Pore wall rugosity: The role of extended wetting contact line length during spontaneous liquid imbibition in porous media

Abstract

Considering the separable phenomena of imbibition in complex fine porous media as a function of timescale, it is noted that there are two discrete imbibition rate regimes when expressed as a function of the square root of time using the traditional Lucas–Washburn equation. Commonly, to account for this deviation from uniform absorption into a single equivalent hydraulic capillary, many experimentalists propose an effective contact angle change. Such an assumption, however, challenges the consistency of constant surface energy and is difficult to justify physically. In this work, we consider rather the general term of the Wilhelmy wetting force in respect to the Washburn wetting line length, and apply a proposed increase in the liquid–solid contact line length provided by the introduction of surface meso and nanoscale rugosity in respect to the pore wall roughness. The experimental characteristic wetting line length is here defined via a relation between capillary condensation area, as measured independently using nitrogen gas (BET surface area determination plus BJH hysteresis analysis), and an equivalent capillary length containing the known saturation absorbed liquid volume.
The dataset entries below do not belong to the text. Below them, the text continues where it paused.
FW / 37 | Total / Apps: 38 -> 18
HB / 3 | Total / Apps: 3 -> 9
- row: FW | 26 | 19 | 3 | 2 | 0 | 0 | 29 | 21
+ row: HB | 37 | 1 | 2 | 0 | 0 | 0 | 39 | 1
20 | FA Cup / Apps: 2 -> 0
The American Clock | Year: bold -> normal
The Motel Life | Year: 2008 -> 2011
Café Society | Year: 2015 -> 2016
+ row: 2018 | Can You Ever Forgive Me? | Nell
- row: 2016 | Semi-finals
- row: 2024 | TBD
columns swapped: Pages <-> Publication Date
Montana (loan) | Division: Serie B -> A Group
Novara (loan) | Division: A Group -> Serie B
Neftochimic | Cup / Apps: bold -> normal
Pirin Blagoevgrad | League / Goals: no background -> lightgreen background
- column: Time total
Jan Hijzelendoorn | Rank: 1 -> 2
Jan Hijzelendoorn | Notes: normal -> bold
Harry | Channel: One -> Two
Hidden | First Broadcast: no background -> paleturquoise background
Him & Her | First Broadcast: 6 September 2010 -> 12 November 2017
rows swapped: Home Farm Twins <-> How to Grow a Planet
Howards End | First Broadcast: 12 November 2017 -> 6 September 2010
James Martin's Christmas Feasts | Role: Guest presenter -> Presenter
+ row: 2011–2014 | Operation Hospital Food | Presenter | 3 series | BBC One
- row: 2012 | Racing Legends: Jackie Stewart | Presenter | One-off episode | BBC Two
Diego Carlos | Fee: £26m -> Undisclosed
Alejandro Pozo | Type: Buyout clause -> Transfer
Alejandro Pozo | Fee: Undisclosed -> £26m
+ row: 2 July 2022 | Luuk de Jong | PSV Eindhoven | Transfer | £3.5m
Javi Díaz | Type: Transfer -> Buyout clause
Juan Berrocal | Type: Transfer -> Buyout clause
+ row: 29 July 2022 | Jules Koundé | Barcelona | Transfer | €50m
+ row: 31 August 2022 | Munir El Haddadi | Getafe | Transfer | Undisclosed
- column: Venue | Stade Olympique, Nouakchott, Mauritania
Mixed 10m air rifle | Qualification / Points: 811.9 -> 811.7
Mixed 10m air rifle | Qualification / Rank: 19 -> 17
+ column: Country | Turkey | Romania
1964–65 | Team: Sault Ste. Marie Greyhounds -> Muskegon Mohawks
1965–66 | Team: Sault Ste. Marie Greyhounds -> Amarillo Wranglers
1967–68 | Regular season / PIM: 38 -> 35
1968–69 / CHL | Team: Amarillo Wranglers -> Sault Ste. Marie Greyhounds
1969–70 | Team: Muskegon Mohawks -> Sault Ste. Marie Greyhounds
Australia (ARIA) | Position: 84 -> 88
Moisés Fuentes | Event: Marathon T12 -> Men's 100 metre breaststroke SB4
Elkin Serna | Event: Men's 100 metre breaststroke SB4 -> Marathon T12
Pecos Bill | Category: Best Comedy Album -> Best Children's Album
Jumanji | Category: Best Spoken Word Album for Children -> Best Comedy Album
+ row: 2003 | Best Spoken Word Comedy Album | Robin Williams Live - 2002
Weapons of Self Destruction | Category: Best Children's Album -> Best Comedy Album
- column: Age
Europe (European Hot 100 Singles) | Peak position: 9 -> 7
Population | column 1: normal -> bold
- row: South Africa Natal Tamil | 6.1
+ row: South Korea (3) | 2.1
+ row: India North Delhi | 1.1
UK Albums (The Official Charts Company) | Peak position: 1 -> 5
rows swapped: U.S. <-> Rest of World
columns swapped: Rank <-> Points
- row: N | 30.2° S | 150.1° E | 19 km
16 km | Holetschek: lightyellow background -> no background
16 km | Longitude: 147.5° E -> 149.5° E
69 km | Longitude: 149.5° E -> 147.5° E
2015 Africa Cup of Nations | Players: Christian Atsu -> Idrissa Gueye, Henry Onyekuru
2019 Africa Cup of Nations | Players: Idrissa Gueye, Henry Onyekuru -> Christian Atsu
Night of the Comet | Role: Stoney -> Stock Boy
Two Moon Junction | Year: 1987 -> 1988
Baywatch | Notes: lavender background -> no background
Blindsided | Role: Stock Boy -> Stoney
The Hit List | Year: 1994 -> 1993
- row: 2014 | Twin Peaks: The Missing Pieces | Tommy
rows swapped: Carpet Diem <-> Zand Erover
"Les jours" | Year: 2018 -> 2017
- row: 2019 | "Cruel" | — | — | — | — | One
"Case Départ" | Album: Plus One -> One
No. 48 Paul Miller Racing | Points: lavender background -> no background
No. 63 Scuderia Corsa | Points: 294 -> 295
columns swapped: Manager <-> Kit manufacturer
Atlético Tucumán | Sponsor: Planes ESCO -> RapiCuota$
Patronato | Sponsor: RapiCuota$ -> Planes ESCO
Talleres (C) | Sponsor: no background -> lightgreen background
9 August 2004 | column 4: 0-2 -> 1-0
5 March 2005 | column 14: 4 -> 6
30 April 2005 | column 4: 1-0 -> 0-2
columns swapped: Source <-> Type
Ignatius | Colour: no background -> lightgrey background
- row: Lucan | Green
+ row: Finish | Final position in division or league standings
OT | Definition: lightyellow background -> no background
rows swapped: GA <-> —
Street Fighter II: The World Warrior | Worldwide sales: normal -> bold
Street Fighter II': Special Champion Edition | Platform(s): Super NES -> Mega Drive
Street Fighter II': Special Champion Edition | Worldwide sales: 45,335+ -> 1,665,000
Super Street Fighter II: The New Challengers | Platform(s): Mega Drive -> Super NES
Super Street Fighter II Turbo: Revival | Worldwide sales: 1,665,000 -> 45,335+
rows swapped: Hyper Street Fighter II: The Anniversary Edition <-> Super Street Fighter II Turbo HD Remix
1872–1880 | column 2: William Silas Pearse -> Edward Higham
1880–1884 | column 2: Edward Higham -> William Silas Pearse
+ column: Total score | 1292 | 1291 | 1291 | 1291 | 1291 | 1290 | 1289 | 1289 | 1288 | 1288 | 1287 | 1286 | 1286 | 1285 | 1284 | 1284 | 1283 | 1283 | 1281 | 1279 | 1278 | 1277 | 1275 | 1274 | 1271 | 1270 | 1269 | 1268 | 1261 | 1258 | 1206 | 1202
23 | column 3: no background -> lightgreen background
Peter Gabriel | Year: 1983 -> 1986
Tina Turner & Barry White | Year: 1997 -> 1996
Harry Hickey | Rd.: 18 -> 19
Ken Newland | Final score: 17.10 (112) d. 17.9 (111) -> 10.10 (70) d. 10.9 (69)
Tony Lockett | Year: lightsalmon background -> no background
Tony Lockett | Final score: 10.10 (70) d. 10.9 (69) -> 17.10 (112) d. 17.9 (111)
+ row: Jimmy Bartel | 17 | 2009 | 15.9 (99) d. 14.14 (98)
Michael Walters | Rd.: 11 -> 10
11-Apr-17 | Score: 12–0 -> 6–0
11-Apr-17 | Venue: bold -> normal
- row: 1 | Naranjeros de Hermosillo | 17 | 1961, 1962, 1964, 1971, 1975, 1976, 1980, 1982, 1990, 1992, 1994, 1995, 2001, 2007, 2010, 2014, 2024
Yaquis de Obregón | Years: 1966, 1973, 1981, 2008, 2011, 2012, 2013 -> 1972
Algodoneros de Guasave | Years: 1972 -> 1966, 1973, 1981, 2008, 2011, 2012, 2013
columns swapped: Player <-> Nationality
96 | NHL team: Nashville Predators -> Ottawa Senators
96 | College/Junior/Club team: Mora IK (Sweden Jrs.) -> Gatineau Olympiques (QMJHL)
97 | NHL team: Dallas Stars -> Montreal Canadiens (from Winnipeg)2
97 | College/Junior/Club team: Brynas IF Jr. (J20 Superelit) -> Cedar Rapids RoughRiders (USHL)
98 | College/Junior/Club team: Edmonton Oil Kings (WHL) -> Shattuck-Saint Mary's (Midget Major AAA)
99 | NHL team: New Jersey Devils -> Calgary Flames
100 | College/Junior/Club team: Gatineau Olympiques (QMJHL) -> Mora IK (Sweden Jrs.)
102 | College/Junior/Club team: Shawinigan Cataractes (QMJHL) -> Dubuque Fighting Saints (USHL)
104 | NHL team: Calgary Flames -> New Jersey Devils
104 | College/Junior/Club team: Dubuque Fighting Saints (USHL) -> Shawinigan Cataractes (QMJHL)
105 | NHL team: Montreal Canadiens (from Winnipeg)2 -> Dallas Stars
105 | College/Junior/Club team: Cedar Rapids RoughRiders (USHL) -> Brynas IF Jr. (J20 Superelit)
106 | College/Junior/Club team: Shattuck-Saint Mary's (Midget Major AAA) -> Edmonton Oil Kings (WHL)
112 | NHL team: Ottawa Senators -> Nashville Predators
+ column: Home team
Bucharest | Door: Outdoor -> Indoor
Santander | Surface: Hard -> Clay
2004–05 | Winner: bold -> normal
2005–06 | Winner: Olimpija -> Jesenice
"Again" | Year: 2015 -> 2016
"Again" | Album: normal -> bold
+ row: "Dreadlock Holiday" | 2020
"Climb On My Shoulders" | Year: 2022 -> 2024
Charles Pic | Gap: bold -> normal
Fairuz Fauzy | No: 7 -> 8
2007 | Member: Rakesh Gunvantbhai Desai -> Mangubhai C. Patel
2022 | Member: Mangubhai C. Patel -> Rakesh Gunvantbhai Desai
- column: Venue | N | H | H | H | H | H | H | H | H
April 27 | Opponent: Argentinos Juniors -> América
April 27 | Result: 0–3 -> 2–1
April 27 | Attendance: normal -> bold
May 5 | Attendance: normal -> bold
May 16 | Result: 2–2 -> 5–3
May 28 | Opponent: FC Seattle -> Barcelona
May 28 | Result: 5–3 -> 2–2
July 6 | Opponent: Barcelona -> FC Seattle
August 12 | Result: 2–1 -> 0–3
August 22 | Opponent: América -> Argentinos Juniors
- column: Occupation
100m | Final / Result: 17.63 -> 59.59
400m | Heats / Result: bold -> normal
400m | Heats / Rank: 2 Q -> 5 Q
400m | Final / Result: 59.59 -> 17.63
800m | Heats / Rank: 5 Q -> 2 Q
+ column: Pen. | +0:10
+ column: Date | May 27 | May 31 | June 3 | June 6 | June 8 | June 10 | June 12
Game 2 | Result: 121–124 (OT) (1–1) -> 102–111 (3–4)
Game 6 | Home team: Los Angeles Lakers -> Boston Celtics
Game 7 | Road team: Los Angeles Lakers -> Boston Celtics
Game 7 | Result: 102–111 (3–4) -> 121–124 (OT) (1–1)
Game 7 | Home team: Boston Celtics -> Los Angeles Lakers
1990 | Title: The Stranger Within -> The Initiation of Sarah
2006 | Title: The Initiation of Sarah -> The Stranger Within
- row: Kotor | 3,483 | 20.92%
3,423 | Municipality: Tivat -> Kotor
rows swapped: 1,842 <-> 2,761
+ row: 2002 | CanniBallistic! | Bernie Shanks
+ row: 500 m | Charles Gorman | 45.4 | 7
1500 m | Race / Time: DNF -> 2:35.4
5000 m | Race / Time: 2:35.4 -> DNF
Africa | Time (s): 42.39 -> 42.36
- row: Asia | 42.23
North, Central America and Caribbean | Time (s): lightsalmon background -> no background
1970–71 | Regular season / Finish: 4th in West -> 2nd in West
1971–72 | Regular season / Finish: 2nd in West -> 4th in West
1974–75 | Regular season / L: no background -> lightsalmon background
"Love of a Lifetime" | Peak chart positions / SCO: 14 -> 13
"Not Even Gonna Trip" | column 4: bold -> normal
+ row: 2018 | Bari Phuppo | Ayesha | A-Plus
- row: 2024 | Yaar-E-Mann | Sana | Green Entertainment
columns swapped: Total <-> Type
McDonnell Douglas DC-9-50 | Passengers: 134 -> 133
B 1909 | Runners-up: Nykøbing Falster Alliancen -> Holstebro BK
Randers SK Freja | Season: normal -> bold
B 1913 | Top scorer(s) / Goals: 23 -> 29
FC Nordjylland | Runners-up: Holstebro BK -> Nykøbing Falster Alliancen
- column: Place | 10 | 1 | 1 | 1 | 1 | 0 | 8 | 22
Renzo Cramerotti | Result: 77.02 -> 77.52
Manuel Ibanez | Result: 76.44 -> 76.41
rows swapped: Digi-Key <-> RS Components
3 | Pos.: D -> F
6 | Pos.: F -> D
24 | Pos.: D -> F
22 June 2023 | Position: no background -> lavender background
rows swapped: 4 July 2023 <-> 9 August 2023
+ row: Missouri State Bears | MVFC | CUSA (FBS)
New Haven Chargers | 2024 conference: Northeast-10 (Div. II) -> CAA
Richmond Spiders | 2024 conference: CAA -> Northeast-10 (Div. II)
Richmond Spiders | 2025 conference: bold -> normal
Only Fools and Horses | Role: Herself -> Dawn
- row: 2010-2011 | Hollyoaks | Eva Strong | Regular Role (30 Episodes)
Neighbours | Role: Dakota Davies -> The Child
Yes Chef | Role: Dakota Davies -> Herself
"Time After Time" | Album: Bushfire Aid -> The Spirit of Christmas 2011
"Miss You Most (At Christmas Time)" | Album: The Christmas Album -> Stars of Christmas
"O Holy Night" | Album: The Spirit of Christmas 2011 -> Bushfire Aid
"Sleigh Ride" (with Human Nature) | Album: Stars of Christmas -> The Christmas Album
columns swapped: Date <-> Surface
This model, constructed by applying the extended wetting contact line length to the equivalent hydraulic capillary observed at the longer timescale II imbibition, is applied for the initial timescale I imbibition rate whilst keeping the imbibition volume of the equivalent capillary tube constant. The longer timescale II imbibition is then subsequently defined traditionally by the smooth-walled equivalent hydrodynamic capillary, in which the surface rugosity is prefilled via a precursor liquid film supported further by liquid vapour condensation within the pore wall surface meso/nano-roughness. This two-stage model is compared with experimental liquid absorption data from a ground calcium carbonate porous compact and shown to provide good agreement. Using this concept, it is possible to unite the process of imbibition in complex porous media with a single equivalent hydraulic radius and an experimentally justified extended wetting line length to predict the imbibition rate of porous media on both the initial and longer timescales in cases where the imbibed liquid mass is low and the nano and microcapillary pressure of fine pore media far exceeds the effect of gravity.